L’ultimo caso in provincia di Crotone risale al 29 aprile, mentre in provincia di Cosenza al 20 maggio. In Calabria dall’1 al 13 giugno si sono riscontrati solo 4 casi di positività al Covid-19. 

Tamponi diagnostici

I tamponi diagnostici sono quelli che servono a scoprire se una persona è infetta, escludendo così i successivi tamponi di controllo. La tabella mostra il numero di tamponi diagnostici analizzati, quelli positivi e negativi in valore assoluto e percentuale. Dall’1 al 13 giugno sono stati analizzati 11.178 tamponi diagnostici e solo lo 0,04% è risultato positivo.

 

Deceduti e dimessi/guariti

Ottime notizie si intravedono anche dall’analisi dei decessi e dei guariti. Nei primi 13 giorni di giugno si registrano 103 guariti e nessun decesso.

Attualmente positivi

L’alto numero di guariti, avvenuto soprattutto nel mese di maggio, permette di alleggerire il carico a livello ospedaliero e gli attualmente positivi calano notevolmente. Il primo giugno risultano 135 casi attivi, mentre il 13 giugno tale quota scende a 45.

I casi attivi si dividono in soggetti ricoverati con sintomi, in terapia intensiva, in isolamento domiciliare. La tabella mostra che il calo di 90 attualmente positivi è dovuto quasi interamente alla riduzione di coloro che erano in isolamento domiciliare (- 85) e in minima parte dei soggetti ricoverati con sintomi (- 5). 

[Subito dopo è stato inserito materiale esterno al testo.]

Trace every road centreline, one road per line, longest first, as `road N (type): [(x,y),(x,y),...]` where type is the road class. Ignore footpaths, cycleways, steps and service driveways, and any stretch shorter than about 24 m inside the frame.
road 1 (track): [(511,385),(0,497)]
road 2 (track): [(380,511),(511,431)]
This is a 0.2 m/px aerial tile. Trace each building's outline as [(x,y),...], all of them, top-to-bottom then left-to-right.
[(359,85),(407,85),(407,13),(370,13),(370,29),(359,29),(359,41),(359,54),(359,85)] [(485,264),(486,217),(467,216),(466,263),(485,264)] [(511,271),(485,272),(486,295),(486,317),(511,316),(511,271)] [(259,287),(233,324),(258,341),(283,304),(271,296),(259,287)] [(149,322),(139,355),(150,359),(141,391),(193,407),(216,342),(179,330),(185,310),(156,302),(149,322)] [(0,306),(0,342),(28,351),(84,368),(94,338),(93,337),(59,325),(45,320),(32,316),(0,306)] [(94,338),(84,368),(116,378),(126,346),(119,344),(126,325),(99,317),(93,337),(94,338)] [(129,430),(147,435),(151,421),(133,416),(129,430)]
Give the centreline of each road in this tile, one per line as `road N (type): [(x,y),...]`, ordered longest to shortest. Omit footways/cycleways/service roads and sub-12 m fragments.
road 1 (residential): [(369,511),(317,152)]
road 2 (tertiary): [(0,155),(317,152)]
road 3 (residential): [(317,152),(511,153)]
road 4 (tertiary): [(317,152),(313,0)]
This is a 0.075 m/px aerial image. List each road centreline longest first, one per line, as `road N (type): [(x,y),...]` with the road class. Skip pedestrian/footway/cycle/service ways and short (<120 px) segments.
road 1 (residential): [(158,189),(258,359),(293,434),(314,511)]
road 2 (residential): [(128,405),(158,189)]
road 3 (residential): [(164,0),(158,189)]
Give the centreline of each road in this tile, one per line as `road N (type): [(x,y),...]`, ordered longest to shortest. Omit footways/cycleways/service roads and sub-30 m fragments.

Al 13 giugno dei soggetti attivi il 64,4% è in isolamento domiciliare, il 33,3% ricoverato con sintomi, il 2,2% in terapia intensiva.

CONCLUSIONI

I primi 13 giorni di giugno confermano, per la Calabria, sia la costante riduzione degli attualmente positivi sia l’ulteriore rallentamento dei contagi. Quest’analisi evidenzia un costante miglioramento della situazione in Calabria nonostante l’apertura generalizzata di tutte le attività commerciali avvenuta il 18 maggio. La fase 3 dell’emergenza, iniziata il 3 giugno, ha previsto la riapertura delle regioni e delle frontiere. Per i tempi che intercorrono tra l’esposizione al patogeno e lo sviluppo di sintomi e tra questi e la diagnosi e successiva notifica, per una valutazione di questa fase bisognerà aspettare la seconda metà del mese.